For the Lib Dems this would be a challenging situation. Paddy Ashdown still bears the scars from his “deal” with Tony Blair after 1997. There are a lot of Liberals about who will recall that the party got next to nothing for propping the Callaghan government up in its dying days prior to 1979. Labour’s failure to take PR forward in the 97-01 parliament, even though it was in their manifesto, is still remembered. With Gordon not being a natural asker and a quarter of a century of history then its hard to see Ming buying a Labour offer if indeed there was one.

    I also think that Labour would make it a whole lot worse for themselves by appearing as though they take the Lib Dems for granted.

The Labour assumption that most makes the blood of Lib Dems boil is they have the monopoly of being anti-Tory and the LDs have just to follow on behind or else they will get the blame for letting in the dreaded Tories. Ill-thought out comments by a leading Labour front-bencher at the wrong time could scupper everything.

For an offer by the Tories or Labour requires a language and rhetoric by the asking party that is highly sensitive and I could see Cameron doing a much better job in that area.

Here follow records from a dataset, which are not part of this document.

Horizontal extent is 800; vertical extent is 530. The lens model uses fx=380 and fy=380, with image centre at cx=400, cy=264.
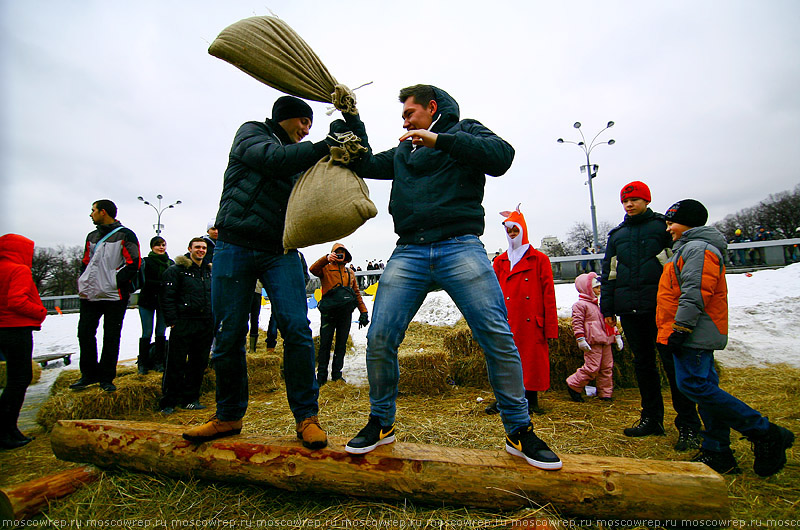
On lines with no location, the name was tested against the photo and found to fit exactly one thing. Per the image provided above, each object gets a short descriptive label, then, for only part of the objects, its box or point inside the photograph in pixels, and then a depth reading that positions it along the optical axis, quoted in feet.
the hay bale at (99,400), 13.39
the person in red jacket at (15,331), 11.43
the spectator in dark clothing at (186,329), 15.51
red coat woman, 13.89
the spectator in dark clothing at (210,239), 17.37
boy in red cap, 11.21
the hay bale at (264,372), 18.72
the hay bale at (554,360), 18.01
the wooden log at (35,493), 6.90
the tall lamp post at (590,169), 66.62
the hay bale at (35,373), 19.20
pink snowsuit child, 16.43
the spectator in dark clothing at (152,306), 17.80
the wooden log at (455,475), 5.81
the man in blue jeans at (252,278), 7.54
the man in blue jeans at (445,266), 6.70
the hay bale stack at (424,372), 18.01
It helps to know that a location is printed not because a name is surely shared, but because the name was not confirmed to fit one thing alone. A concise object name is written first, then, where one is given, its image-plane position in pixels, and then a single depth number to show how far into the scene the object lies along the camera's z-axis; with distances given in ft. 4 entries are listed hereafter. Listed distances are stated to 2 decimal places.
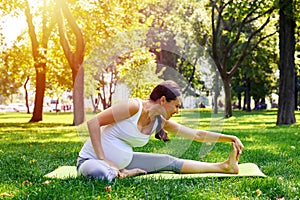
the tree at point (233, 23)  62.88
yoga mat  17.61
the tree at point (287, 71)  56.70
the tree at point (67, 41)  58.75
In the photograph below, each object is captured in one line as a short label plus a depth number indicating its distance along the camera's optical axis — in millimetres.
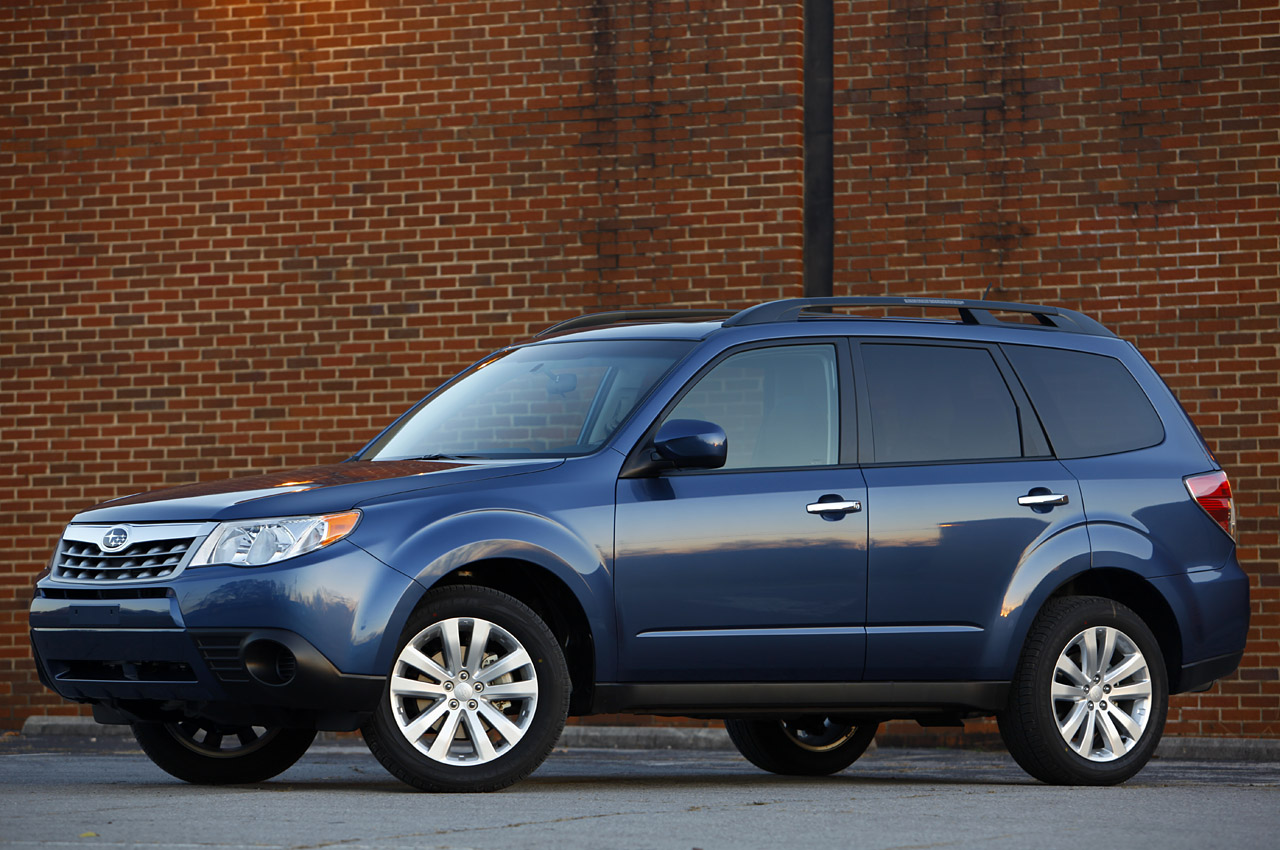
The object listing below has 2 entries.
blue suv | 13805
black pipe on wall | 25812
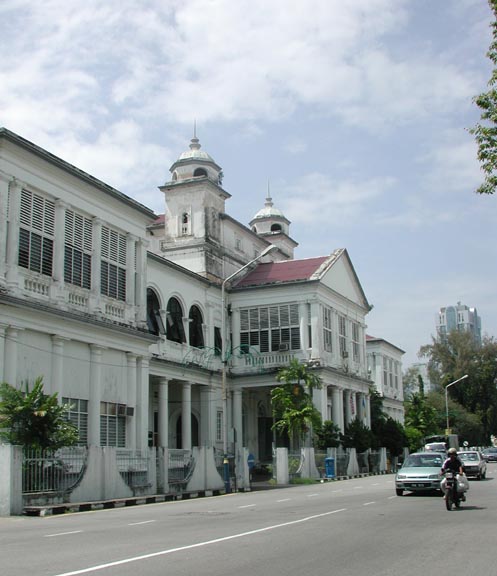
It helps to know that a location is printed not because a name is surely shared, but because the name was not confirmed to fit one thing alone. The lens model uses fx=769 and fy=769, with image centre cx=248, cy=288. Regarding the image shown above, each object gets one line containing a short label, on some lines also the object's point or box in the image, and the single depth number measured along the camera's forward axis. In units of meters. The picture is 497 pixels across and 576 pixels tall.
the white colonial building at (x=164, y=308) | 25.39
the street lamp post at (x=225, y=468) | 29.76
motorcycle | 17.30
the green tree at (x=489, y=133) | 16.45
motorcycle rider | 17.14
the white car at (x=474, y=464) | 33.72
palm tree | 40.66
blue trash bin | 40.19
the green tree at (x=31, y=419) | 21.48
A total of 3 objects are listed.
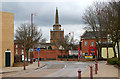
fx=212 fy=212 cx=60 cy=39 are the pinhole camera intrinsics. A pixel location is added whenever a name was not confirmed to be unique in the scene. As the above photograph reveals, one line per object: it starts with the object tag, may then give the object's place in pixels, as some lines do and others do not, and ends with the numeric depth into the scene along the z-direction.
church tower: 138.75
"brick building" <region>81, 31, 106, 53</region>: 73.45
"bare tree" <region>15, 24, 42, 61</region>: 38.56
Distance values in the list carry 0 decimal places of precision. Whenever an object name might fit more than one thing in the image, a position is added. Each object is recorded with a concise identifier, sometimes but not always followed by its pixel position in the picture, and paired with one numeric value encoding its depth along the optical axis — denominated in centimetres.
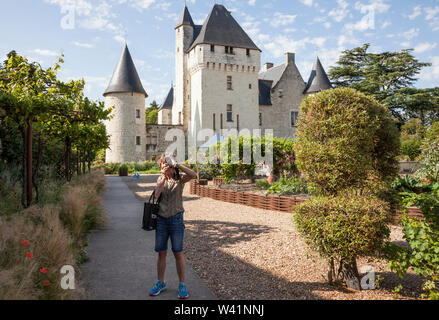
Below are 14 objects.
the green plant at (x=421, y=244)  346
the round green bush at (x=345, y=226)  372
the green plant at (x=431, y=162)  1062
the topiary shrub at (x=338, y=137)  430
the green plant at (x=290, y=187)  1118
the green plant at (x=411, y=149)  2962
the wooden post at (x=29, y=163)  685
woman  368
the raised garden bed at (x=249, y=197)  940
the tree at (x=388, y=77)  3572
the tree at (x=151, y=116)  6444
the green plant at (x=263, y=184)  1370
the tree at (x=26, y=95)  625
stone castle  3425
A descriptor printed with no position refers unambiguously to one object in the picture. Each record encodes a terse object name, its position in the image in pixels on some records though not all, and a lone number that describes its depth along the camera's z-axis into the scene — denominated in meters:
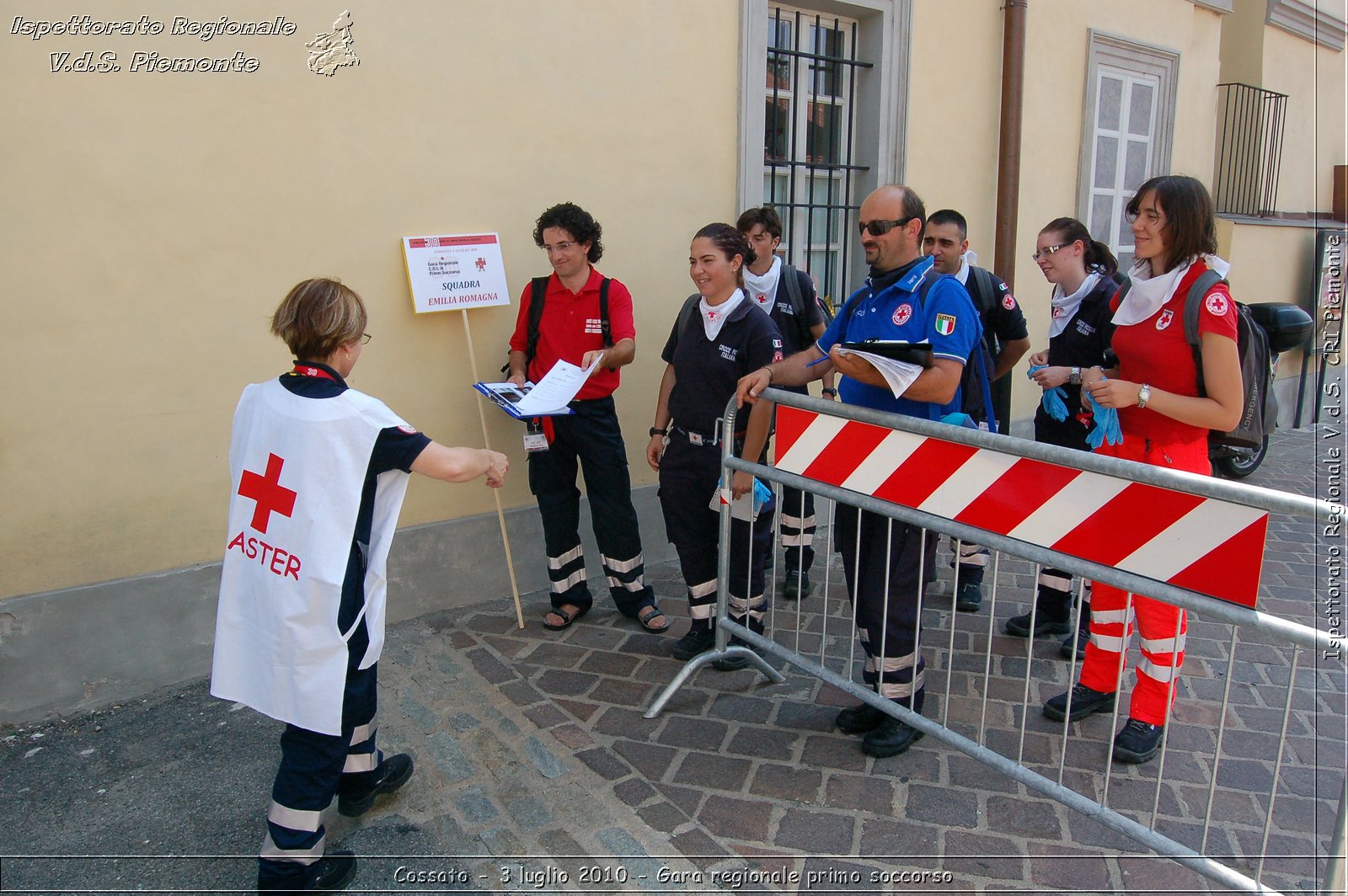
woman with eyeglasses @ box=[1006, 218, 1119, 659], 4.20
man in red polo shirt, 4.50
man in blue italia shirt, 3.18
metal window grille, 6.12
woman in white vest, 2.54
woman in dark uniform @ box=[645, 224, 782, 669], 3.91
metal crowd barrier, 2.12
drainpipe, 6.96
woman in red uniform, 3.14
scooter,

But could the Tories offer a deal that is acceptable?
The most powerful argument that I think would resonate would be the election result itself. Some form of arrangement that saw the Lib Dems voting with the Tories on the Queen’s Speech would be putting right what the electoral system had got so badly wrong in the General Election. The result would have been a massive injustice – the Lib Dems would merely be correcting that.

That would be quite tough for the Lib Dems to buy
especially as the social authoritarian strain of Conservatism combined with the approach on immigration that Michael Howard sought to articulate still make the Tories appear to be the “nasty” party. It is also hard to see how Cameron could move much more to create a proposition that was acceptable to the Lib Dems without causing splits on the right.

My guess is that Prime Minister Brown who would announce that Labour would carry on as a minority government. He would effectively be daring the other parties to combine and vote his minority administration down in the Queen’s Speech debate that would follow. This gamble would prove costly.

Without any formal agreement between the Lib Dems and the Tories Brown’s Labour would be voted down. Cameron would then seek to form a minority Government which would, in its first programme, offer enough to keep the Lib Dems on board without there being a formal deal.

Cameron would probably quite like such an outcome – having to win support of the Lib Dems and others on every issue. It would keep the “fruitcakes” in his party under control and he could stay in power long enough to choose an election day when the Tories could win.

Such a government might not be good for Simon Heffer’s blood pressure but it would make politics very interesting.